We currently have 8 Dev/QA environments, and we are trying to make a cert for each one. How can we avoid a rateLimit? It seems like there is a limit of 5 per domain in a 7 day period. I would just bundle them into a single cert, but since LetsEncrypt doesn’t support wildcard, we have too many SANs to just bundle all 8 environments into a single cert.
Error: urn:acme:error:rateLimited :: There were too many requests of a given type :: Error creating new cert :: Too many certificates already issued for: powerdms.net
We currently have 8 Dev/QA/DevOps environments. Each with 17 SANs. We expect to grow this to 10-15 environments over the next year. Ideally, we would get a wildcard for each these domains, and be done with it. But, LetsEncrypt doesn’t support wildcard yet. In order to test a full ‘stack’ of our environment, and have them all running at the same time, this is what we came up with. It might not be the best solution, but it’s what we’re going with. We’ve got most of the groundwork laid with Chef to automate standing up each environment. Just need the certs in place so we can (more) accurately test as if they were production servers.

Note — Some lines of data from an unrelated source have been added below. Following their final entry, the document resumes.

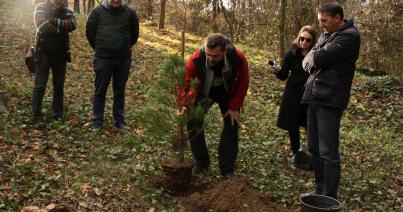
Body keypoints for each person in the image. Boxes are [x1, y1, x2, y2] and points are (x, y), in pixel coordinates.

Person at [302, 3, 360, 199]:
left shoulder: (349, 36)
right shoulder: (327, 35)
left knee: (328, 152)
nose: (321, 25)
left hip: (330, 100)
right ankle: (319, 189)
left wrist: (313, 58)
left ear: (338, 17)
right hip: (314, 96)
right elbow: (308, 59)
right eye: (320, 21)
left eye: (324, 21)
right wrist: (312, 57)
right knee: (314, 149)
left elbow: (318, 58)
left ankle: (329, 196)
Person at [179, 33, 250, 179]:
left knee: (232, 122)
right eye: (208, 54)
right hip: (204, 91)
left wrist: (234, 106)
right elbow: (185, 83)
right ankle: (202, 162)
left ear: (224, 51)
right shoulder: (196, 59)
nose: (210, 58)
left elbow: (243, 81)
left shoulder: (237, 58)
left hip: (226, 91)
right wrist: (185, 104)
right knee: (193, 121)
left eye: (215, 56)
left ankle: (227, 168)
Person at [86, 0, 139, 132]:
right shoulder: (96, 12)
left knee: (119, 91)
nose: (116, 0)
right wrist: (101, 48)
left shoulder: (130, 13)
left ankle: (119, 121)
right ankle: (97, 121)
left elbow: (134, 36)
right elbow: (90, 33)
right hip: (103, 58)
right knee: (100, 90)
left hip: (123, 59)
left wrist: (123, 47)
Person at [271, 25, 317, 159]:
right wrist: (278, 71)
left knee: (310, 124)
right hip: (292, 93)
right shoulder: (292, 52)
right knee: (292, 123)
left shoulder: (316, 54)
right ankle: (296, 153)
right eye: (302, 38)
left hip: (310, 93)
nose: (304, 42)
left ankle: (312, 154)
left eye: (308, 40)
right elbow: (284, 75)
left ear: (313, 41)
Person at [32, 0, 76, 121]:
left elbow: (73, 25)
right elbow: (41, 24)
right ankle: (37, 114)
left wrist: (53, 21)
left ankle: (58, 114)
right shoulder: (41, 7)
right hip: (43, 53)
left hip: (61, 55)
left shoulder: (67, 11)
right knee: (40, 85)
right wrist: (61, 27)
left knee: (59, 86)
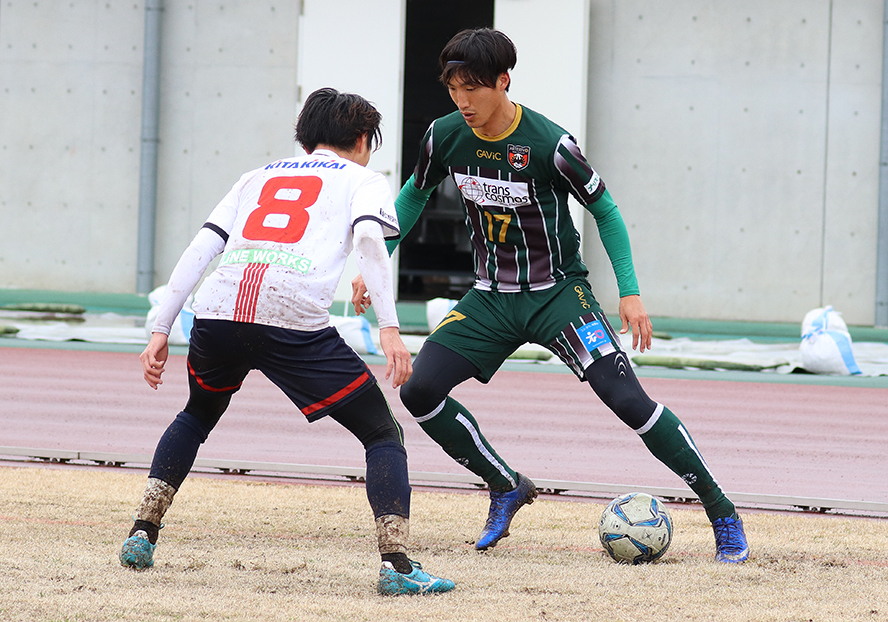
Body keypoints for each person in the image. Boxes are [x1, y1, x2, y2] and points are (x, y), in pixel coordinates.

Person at [352, 28, 749, 563]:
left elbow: (605, 210)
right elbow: (413, 196)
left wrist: (629, 292)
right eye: (453, 89)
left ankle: (722, 510)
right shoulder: (442, 136)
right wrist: (378, 259)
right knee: (419, 392)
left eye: (473, 88)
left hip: (559, 297)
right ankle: (505, 484)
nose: (463, 101)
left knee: (629, 401)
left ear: (503, 81)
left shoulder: (551, 145)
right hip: (489, 301)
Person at [119, 87, 456, 595]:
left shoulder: (257, 176)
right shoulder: (365, 179)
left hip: (218, 311)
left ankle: (141, 533)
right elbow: (369, 243)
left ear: (305, 137)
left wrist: (162, 327)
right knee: (382, 434)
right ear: (364, 138)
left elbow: (202, 246)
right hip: (290, 315)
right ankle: (397, 567)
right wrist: (390, 328)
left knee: (196, 415)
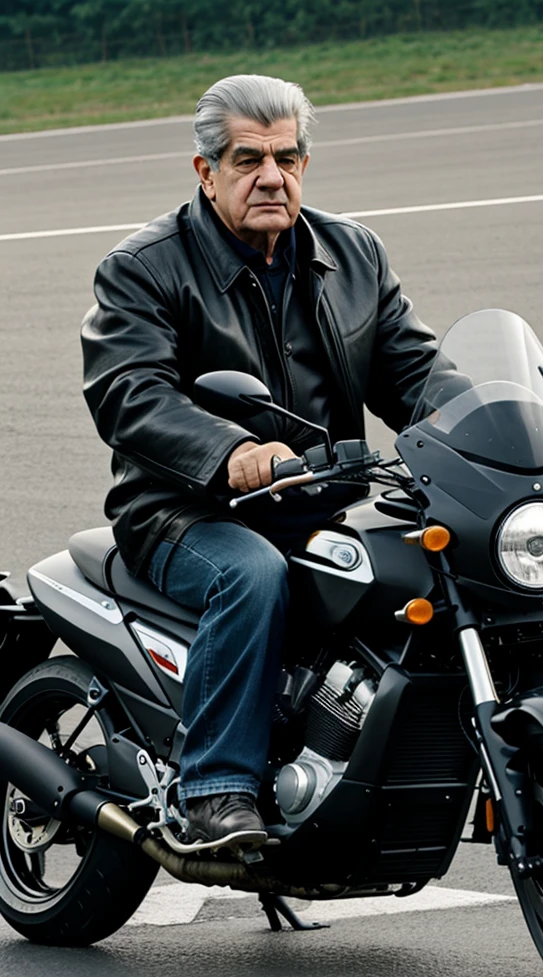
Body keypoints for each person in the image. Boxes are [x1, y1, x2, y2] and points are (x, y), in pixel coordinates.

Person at [81, 74, 437, 851]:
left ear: (306, 162)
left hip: (315, 501)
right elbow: (128, 391)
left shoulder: (354, 254)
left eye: (288, 157)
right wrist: (231, 451)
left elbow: (414, 371)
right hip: (182, 513)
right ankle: (215, 789)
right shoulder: (146, 266)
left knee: (431, 569)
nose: (272, 177)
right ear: (206, 172)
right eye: (248, 159)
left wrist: (496, 424)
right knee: (251, 573)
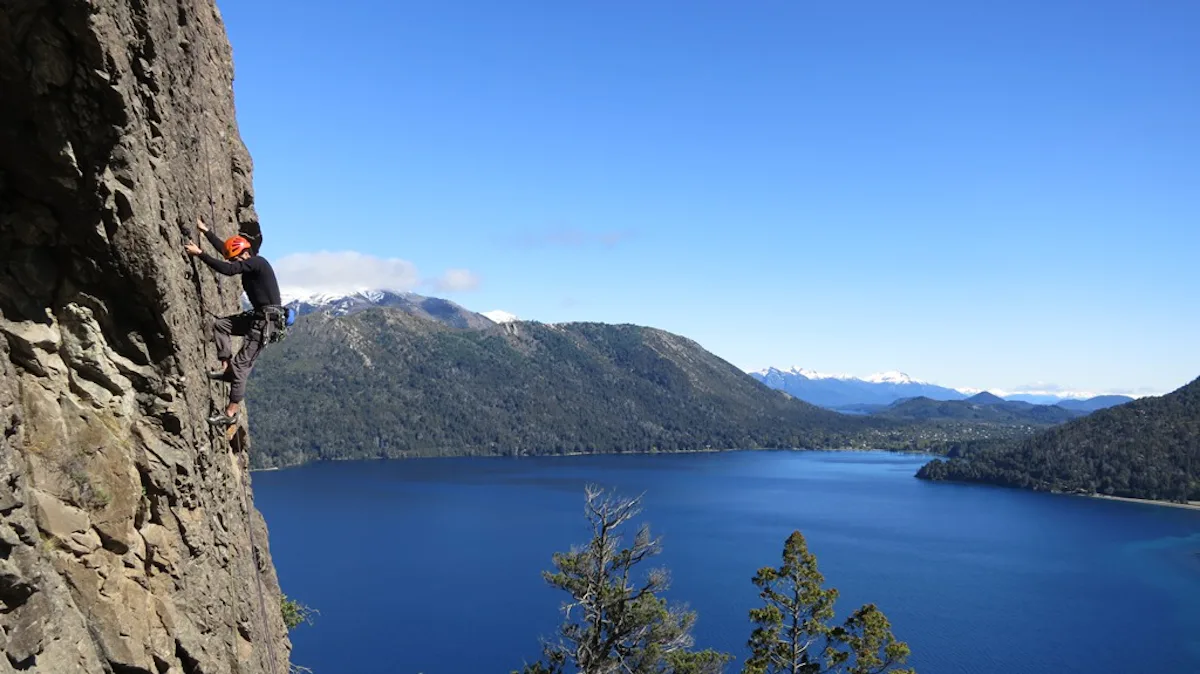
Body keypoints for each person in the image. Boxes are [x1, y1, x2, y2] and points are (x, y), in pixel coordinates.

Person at [184, 217, 284, 428]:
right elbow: (227, 254)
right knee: (221, 325)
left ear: (245, 254)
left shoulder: (257, 262)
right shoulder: (246, 262)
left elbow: (228, 269)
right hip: (258, 317)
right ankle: (226, 367)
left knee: (242, 367)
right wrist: (207, 232)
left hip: (266, 323)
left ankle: (231, 412)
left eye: (237, 259)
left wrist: (200, 254)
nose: (234, 263)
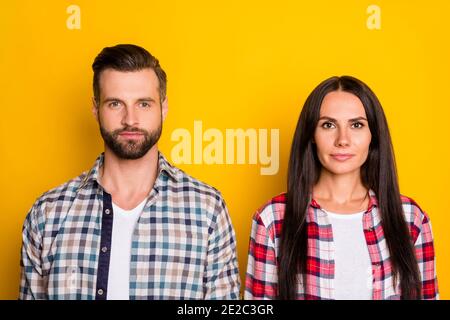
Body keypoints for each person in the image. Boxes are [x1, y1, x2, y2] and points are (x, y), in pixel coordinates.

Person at [19, 44, 240, 300]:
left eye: (144, 104)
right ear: (95, 108)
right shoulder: (47, 215)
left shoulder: (207, 211)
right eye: (115, 104)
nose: (130, 119)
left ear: (164, 108)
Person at [245, 76, 438, 300]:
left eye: (356, 125)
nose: (342, 140)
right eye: (328, 125)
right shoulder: (272, 219)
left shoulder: (411, 218)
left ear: (372, 135)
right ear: (312, 135)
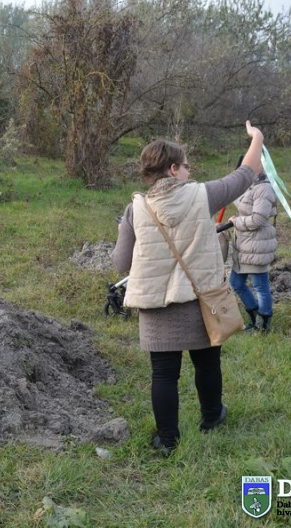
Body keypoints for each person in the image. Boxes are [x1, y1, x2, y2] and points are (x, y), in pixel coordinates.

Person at [111, 121, 264, 456]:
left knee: (164, 375)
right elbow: (247, 172)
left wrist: (128, 230)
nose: (189, 170)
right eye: (185, 165)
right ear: (172, 169)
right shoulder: (203, 195)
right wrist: (257, 138)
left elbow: (121, 263)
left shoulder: (135, 208)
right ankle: (212, 417)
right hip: (201, 301)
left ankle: (167, 440)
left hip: (155, 306)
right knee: (207, 364)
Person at [228, 168, 277, 333]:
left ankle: (263, 326)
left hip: (257, 246)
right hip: (244, 245)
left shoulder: (264, 188)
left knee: (260, 287)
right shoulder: (251, 185)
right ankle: (255, 318)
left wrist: (236, 221)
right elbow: (241, 203)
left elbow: (257, 220)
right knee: (236, 283)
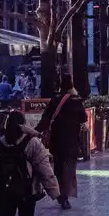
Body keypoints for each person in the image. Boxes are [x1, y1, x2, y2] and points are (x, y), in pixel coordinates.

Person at [46, 71, 87, 209]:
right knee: (68, 169)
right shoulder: (76, 101)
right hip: (71, 141)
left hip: (56, 140)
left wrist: (36, 131)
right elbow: (83, 118)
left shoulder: (54, 100)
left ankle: (60, 193)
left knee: (58, 167)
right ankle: (65, 196)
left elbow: (46, 118)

17*8 = 136. You could fit that in 2 certificates. So I don’t really see the problem, other than that you’ve already hit the limit. Probably because you didn’t know about the limits in the first place (it’s mentioned in the FAQ). Tip: experiment on the staging server first. It hands out useless certificates (as in: useless issuer, the rest is just as the real deal), but that way you’ll know your way around the client if you’re ready to request a working certificate. That way you’ll minimize the risk of accidentally hitting the rate limit.
So you’ll just have to wait for the sliding window to lift your limit in 7 days (or less if you requested your first certificate earlier…)
Agreed on both counts. (We could fit in 2 certs, and we need to wait until the limit is lifted in 7 days)…
However, going with the Chef model, it’s either 1 cert total, or 1 cert per environment. It’s not the ‘chef way’ of coding to say … if (env == blah , or blah, or blah) use cert1 … else if ( env == blah or blah or blah) use cert 2… It’s much more efficient to just call the chef run and use a variable that utilizes the chef_environment as part of the path to locate the cert… i.e.
node.chef_environment = “vagrant”
node[:certname] then resolves to vagrant.powerdms.net.pfx
node.chef_environment = “qa3”
node[:certname] then resolves to qa3.powerdms.net.pfx
I think there is no way to avoid RateLimit at the moment. However 5 certs / week means 20 / month. Assuming you have issued the certificates for 5 of the environments already, your only problem is that you will have to wait one week to issue certs 6-10. After that all you need to do is renew certs 1-5 every 1st of the month, certs 6-10 every 9th, 11-15 every 16th. Spreading renewals in a two month period you can easily get for example 40 different certs per domain. Also keep in mind that limits are probably going to be relaxed in the future.
PS. I use 8 day intervals just to be on the safe side.
a) Why you does not use the staging environment of LE for your dev environment ?
b) You can use SAN and build one certificate that is valid for up to 1000 FQDNs.
You can add up to 100.
We’ve got most of the groundwork laid with Chef to automate standing up each environment. Just need the certs in place so we can (more) accurately test as if they were production servers.